Engineering Agents is really UX Engineering

Over the weekend I built an AI agent. I thought this was an engineering problem, but I now think it is a user experience problem.

In regular software, we solve engineering problems with UX. If a page loads slowly, we show a spinner so the user feels like something is happening.

In agentic software, we create UX problems with engineering decisions.

If we take some data out of the chat history, but hint at that data in the UI, the user will think the agent is dumb and will stop trusting it. If we do not manage the agent’s “memory” carefully, the user will feel like they are talking to a different person every time. User trust collapses when the UI, and the data informing it, diverge from the agent’s memory.

But I am getting ahead of myself.

We rent an apartment in Berlin, and as the kids grow we need to rearrange their rooms. I hate this task because I am so bad at it.

I cannot measure. I cannot design. Since it is a rental, it is not worth spending big bucks. And the worst part is searching for furniture that fits exactly, one slow click at a time.

So I built an agent that measures, makes floor plans, figures out what is wrong with our layout, checks what fits, and orders from the catalog.

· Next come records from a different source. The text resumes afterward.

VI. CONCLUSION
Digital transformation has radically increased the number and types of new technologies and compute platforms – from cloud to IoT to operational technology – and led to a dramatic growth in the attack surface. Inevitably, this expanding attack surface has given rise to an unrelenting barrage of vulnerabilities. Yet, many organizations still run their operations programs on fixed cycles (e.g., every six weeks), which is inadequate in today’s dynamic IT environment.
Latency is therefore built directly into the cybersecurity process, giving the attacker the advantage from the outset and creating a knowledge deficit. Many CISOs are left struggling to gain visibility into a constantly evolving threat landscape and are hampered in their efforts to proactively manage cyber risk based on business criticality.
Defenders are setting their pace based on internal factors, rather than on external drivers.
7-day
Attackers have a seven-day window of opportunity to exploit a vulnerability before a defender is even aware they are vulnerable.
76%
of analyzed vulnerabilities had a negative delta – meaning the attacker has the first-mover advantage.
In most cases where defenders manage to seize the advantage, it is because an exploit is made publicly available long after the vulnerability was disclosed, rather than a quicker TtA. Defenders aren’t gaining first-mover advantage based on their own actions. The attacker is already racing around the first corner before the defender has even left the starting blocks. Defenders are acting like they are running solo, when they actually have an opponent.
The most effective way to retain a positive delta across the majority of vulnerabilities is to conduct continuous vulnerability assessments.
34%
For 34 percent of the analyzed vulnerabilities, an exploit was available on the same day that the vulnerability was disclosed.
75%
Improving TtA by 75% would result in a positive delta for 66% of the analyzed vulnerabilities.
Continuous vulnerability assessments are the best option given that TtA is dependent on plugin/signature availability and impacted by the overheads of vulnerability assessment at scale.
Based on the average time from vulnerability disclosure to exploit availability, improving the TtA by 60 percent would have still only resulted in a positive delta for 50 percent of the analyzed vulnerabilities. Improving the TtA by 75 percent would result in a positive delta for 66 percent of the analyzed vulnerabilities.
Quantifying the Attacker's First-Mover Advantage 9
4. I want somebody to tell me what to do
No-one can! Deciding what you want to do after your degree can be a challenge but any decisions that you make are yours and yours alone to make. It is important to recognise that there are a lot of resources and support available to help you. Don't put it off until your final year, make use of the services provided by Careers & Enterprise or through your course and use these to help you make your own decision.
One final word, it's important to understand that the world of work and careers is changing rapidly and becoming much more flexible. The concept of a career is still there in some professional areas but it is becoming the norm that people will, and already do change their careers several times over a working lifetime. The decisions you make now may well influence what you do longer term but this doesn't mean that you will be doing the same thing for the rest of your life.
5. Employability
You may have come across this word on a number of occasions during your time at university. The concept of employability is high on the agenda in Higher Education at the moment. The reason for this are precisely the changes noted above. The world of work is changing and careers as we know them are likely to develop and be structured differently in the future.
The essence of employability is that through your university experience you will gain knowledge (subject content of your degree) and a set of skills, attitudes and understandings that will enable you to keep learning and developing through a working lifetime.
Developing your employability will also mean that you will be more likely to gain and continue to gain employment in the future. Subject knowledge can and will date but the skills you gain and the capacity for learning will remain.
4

In order to use it, I just need to trust it.

What’s inside

Two themes:

Choosing tools for building Agents: Looking back on my research and choices, should you use an agent framework (Yes!)? Which one (They’re not really differentiated)? What matters (a chat UI from day 1 + recording of every interaction)?
Engineering Agents is user experience design: Users need to trust their agents. The wrong engineering decisions will make the agent feel dumb, erode user trust, and kill your KPIs, company, and reputation.

Context, State, and Memory

These are confusing words that are confusingly used together, so let me define them the way I am thinking about them.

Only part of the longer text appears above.